Action item — Nothing below is to be printed except the lines between the line holding "X13970000Y25400000D03*" and the line holding "X22860000Y5080000D03*", inclusive, each exactly as it appears.

Records shown —
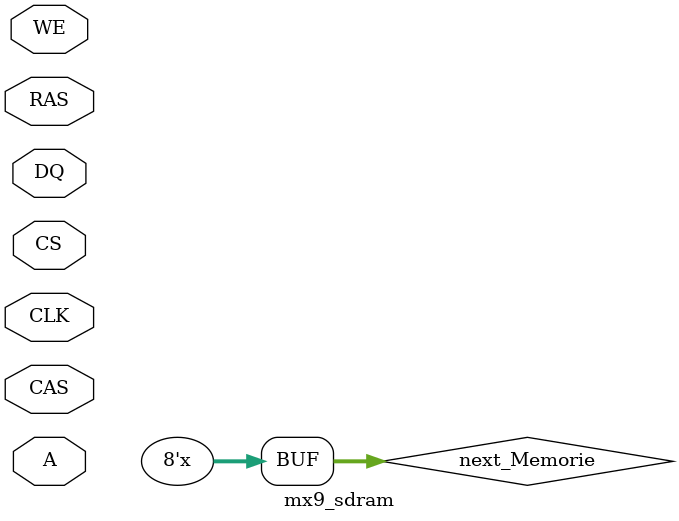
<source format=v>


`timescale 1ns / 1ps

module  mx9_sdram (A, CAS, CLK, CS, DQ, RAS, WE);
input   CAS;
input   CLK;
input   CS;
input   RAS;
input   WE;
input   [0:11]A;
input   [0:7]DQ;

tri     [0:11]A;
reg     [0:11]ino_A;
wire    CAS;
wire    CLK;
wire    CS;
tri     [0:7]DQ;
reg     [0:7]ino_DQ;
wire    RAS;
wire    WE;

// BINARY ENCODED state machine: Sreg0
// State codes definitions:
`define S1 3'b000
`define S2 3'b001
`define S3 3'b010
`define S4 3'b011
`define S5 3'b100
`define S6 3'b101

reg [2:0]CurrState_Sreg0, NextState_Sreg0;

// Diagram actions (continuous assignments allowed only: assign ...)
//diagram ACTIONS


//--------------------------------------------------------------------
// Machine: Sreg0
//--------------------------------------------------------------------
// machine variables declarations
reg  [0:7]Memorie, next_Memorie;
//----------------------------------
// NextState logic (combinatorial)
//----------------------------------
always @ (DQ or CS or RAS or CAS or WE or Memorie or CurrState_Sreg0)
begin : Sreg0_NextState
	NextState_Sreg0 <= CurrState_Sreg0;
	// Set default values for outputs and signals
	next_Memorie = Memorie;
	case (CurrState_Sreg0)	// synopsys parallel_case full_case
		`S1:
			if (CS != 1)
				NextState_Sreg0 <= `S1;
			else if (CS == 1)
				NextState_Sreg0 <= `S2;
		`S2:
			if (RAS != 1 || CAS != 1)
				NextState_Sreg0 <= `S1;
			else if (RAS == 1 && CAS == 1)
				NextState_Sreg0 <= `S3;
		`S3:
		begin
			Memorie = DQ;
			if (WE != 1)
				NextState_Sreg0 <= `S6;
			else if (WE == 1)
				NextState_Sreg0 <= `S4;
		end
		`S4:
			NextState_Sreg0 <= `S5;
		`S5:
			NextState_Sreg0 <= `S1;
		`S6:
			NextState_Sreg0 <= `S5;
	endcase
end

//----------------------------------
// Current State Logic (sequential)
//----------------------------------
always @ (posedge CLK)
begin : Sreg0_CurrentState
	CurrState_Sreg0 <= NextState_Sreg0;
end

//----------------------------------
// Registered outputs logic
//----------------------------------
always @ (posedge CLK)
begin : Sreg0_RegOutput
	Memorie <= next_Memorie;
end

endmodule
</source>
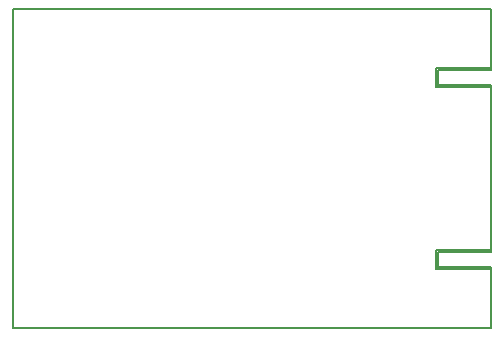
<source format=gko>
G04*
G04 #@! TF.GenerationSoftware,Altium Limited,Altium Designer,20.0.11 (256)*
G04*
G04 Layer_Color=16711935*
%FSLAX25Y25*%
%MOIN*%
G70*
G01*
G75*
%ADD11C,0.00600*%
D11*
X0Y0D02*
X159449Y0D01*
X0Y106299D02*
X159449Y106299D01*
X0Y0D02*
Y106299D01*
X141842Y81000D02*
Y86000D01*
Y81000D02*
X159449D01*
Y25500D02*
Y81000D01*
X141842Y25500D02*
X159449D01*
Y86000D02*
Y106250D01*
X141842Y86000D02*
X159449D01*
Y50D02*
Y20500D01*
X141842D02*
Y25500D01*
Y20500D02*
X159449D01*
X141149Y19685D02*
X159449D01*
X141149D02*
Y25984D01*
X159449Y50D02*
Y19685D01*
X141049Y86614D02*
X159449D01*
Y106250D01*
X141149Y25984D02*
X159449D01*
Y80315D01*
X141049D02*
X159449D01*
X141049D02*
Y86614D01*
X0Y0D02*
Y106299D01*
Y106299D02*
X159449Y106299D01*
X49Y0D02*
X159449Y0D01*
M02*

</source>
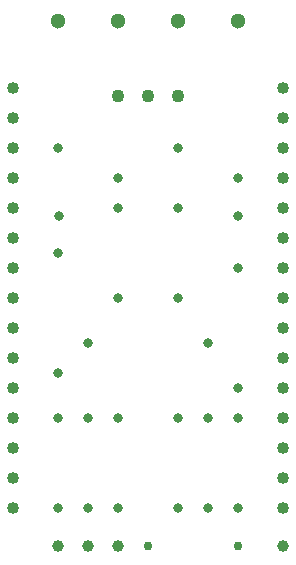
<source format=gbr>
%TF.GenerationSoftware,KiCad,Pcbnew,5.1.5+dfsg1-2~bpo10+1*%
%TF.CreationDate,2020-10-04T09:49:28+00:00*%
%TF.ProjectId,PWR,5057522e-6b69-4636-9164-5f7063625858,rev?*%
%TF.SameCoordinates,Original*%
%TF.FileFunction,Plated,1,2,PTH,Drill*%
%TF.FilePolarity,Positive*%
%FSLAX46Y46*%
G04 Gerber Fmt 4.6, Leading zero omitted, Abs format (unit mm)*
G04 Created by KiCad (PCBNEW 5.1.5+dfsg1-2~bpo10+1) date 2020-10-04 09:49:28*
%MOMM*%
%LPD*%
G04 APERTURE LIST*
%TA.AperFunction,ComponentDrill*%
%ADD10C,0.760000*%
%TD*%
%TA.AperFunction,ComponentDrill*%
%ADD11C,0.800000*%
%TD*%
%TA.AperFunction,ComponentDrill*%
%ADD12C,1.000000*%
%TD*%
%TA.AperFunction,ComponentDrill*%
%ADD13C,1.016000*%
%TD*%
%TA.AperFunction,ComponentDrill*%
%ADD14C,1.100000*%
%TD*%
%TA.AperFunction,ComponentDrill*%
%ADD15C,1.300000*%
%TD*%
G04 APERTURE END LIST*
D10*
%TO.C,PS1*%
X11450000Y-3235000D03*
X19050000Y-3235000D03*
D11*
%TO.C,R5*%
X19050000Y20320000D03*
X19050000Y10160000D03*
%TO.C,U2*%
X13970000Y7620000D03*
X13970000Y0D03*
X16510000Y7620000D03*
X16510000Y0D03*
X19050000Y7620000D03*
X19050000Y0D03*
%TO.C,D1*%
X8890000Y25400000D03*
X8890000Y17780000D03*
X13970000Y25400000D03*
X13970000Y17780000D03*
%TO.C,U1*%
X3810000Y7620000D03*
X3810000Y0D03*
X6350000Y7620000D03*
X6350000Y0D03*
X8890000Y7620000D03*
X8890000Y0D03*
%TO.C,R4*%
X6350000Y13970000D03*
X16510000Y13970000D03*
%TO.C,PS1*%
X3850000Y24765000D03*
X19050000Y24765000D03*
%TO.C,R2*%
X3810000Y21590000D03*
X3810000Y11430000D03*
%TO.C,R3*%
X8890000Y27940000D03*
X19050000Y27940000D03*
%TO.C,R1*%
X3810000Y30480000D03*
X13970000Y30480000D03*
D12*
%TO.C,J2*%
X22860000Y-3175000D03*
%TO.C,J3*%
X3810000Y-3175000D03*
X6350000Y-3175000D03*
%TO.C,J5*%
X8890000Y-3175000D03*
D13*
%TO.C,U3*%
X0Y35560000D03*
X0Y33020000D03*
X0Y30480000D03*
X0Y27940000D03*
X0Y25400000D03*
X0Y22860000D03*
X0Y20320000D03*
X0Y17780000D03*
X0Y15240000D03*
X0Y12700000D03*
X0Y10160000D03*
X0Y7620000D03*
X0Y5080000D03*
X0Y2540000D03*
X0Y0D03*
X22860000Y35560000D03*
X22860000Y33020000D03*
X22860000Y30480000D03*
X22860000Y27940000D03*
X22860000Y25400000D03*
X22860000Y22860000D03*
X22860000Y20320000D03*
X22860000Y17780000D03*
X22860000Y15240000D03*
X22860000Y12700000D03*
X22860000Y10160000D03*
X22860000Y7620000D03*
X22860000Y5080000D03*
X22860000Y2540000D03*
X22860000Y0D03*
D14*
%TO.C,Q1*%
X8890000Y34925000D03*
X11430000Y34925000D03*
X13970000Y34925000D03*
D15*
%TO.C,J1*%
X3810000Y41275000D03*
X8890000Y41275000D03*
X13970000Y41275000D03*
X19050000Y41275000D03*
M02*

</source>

Response area —
X13970000Y25400000D03*
X13970000Y17780000D03*
%TO.C,U1*%
X3810000Y7620000D03*
X3810000Y0D03*
X6350000Y7620000D03*
X6350000Y0D03*
X8890000Y7620000D03*
X8890000Y0D03*
%TO.C,R4*%
X6350000Y13970000D03*
X16510000Y13970000D03*
%TO.C,PS1*%
X3850000Y24765000D03*
X19050000Y24765000D03*
%TO.C,R2*%
X3810000Y21590000D03*
X3810000Y11430000D03*
%TO.C,R3*%
X8890000Y27940000D03*
X19050000Y27940000D03*
%TO.C,R1*%
X3810000Y30480000D03*
X13970000Y30480000D03*
D12*
%TO.C,J2*%
X22860000Y-3175000D03*
%TO.C,J3*%
X3810000Y-3175000D03*
X6350000Y-3175000D03*
%TO.C,J5*%
X8890000Y-3175000D03*
D13*
%TO.C,U3*%
X0Y35560000D03*
X0Y33020000D03*
X0Y30480000D03*
X0Y27940000D03*
X0Y25400000D03*
X0Y22860000D03*
X0Y20320000D03*
X0Y17780000D03*
X0Y15240000D03*
X0Y12700000D03*
X0Y10160000D03*
X0Y7620000D03*
X0Y5080000D03*
X0Y2540000D03*
X0Y0D03*
X22860000Y35560000D03*
X22860000Y33020000D03*
X22860000Y30480000D03*
X22860000Y27940000D03*
X22860000Y25400000D03*
X22860000Y22860000D03*
X22860000Y20320000D03*
X22860000Y17780000D03*
X22860000Y15240000D03*
X22860000Y12700000D03*
X22860000Y10160000D03*
X22860000Y7620000D03*
X22860000Y5080000D03*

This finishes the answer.